I take my cell phone photography very seriously.
In fact, I’ve had September 9 blocked off on my calendar since the announcements went out, and I watched Tim Cook announce the phone as I sat in my bean bag watching on my Apple TV with a bowl of popcorn. It’s like the Superbowl, but nobody “accidentally” rips off their shirt, and there aren’t any cool commercials. I digress.
|Apple Iphone 6,|
HOW DID YOU TEST THE IPHONE 6 CAMERA?
Over the last few days I have shot thousands and thousands of frames with iPhone 5s and iPhone 6 Plus to compare the cameras. I took them into the testing lab and did all the scientific testing using a high-end Imatest system with charts and graphs and numbers, and also took them out in the real world to shoot landscapes, portraits, and action.
In all, I ran the cameras through more than 21 different tests. I put this thing through the wringer!
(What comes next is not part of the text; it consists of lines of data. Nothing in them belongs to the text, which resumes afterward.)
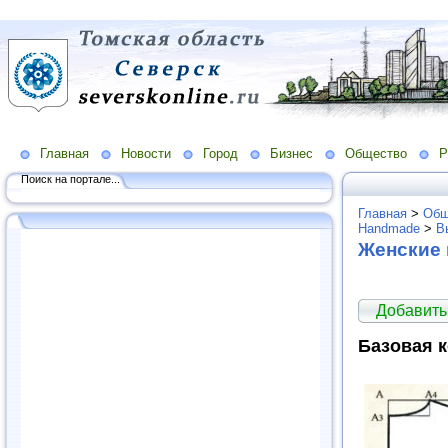
Главная
Новости
Город
Бизнес
Общество
Р
Поиск на портале...
Главная
>
Общ
Handmade
>
В
Женские 
Добавить
Базовая к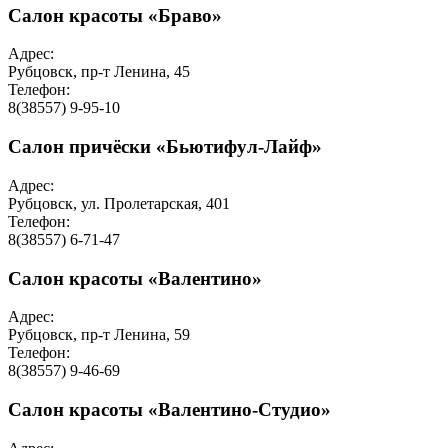
Салон красоты «Браво»
Адрес:
Рубцовск, пр-т Ленина, 45
Телефон:
8(38557) 9-95-10
Салон причёски «Бьютифул-Лайф»
Адрес:
Рубцовск, ул. Пролетарская, 401
Телефон:
8(38557) 6-71-47
Салон красоты «Валентино»
Адрес:
Рубцовск, пр-т Ленина, 59
Телефон:
8(38557) 9-46-69
Салон красоты «Валентино-Студио»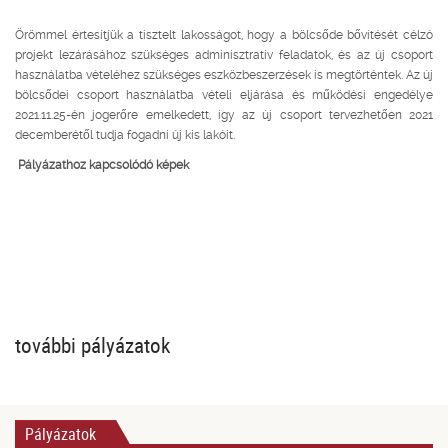
Örömmel értesítjük a tisztelt lakosságot, hogy a bölcsőde bővítését célzó
projekt lezárásához szükséges adminisztratív feladatok, és az új csoport
használatba vételéhez szükséges eszközbeszerzések is megtörténtek. Az új
bölcsődei csoport használatba vételi eljárása és működési engedélye
2021.11.25-én jogerőre emelkedett, így az új csoport tervezhetően 2021
decemberétől tudja fogadni új kis lakóit.
Pályázathoz kapcsolódó képek
további pályázatok
Pályázatok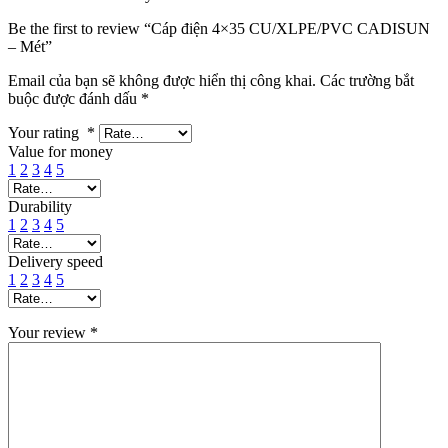
Be the first to review “Cáp điện 4×35 CU/XLPE/PVC CADISUN
– Mét”
Email của bạn sẽ không được hiển thị công khai.
Các trường bắt
buộc được đánh dấu
*
Your rating
*
Value for money
1
2
3
4
5
Durability
1
2
3
4
5
Delivery speed
1
2
3
4
5
Your review
*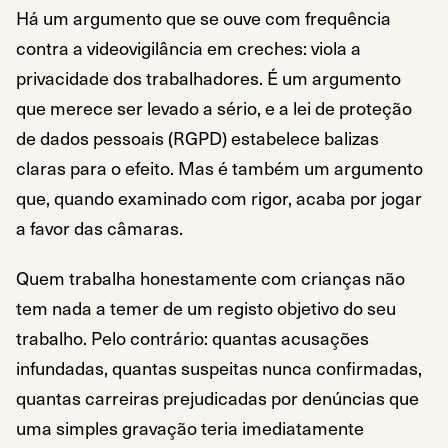
Há um argumento que se ouve com frequência
contra a videovigilância em creches: viola a
privacidade dos trabalhadores. É um argumento
que merece ser levado a sério, e a lei de proteção
de dados pessoais (RGPD) estabelece balizas
claras para o efeito. Mas é também um argumento
que, quando examinado com rigor, acaba por jogar
a favor das câmaras.
Quem trabalha honestamente com crianças não
tem nada a temer de um registo objetivo do seu
trabalho. Pelo contrário: quantas acusações
infundadas, quantas suspeitas nunca confirmadas,
quantas carreiras prejudicadas por denúncias que
uma simples gravação teria imediatamente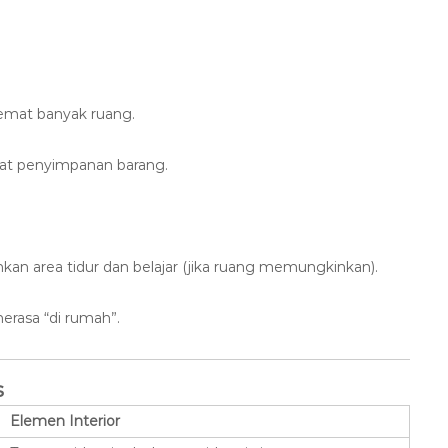
emat banyak ruang.
at penyimpanan barang.
hkan area tidur dan belajar (jika ruang memungkinkan).
erasa “di rumah”.
s
Elemen Interior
QUICK LOOK AT THE FINAL RESULTS
If you don’t feel like reading a 3,000 word review of the camera in the iPhone 6 Plus and just want to have something to say at the water cooler, then here you go.
The iPhone 6 Plus camera has two significant improvements: improved focus and optical image stabilization (the 6 only has digital image stabilization). The focus was better than I expected and I was rarely able to trick it into missing focus even when I pushed it hard in a very dark testing environment.
The image stabilization provides a nice improvement in sharpness in low light, but Apple used it in a very smart way to also reduce the noise in the photo (slower shutter speed and capping the max ISO lower). This produced much better images in very dim environments.
However, it’s not all roses and balloons. For some reason that I cannot understand, Apple has changed the JPG processing engine and dramatically reduced the contrast in the photos. This produces blotchy, ugly skin tones and dull, lifeless landscapes. It’s not a subtle difference at all.
I also picked up on a number of bugs in the system. One of which is a dramatically reduced frame rate when shooting in dark or high dynamic range environments. In fact, despite the faster processor on the iPhone 6 Plus, I found the iPhone 5s could shoot twice as many frames in a given amount of time.
In short, the iPhone 6 Plus improves on two of the most important aspects of the camera quality that give it better results in low light, but at the same time make missteps that hurt contrast and add bugs to the system.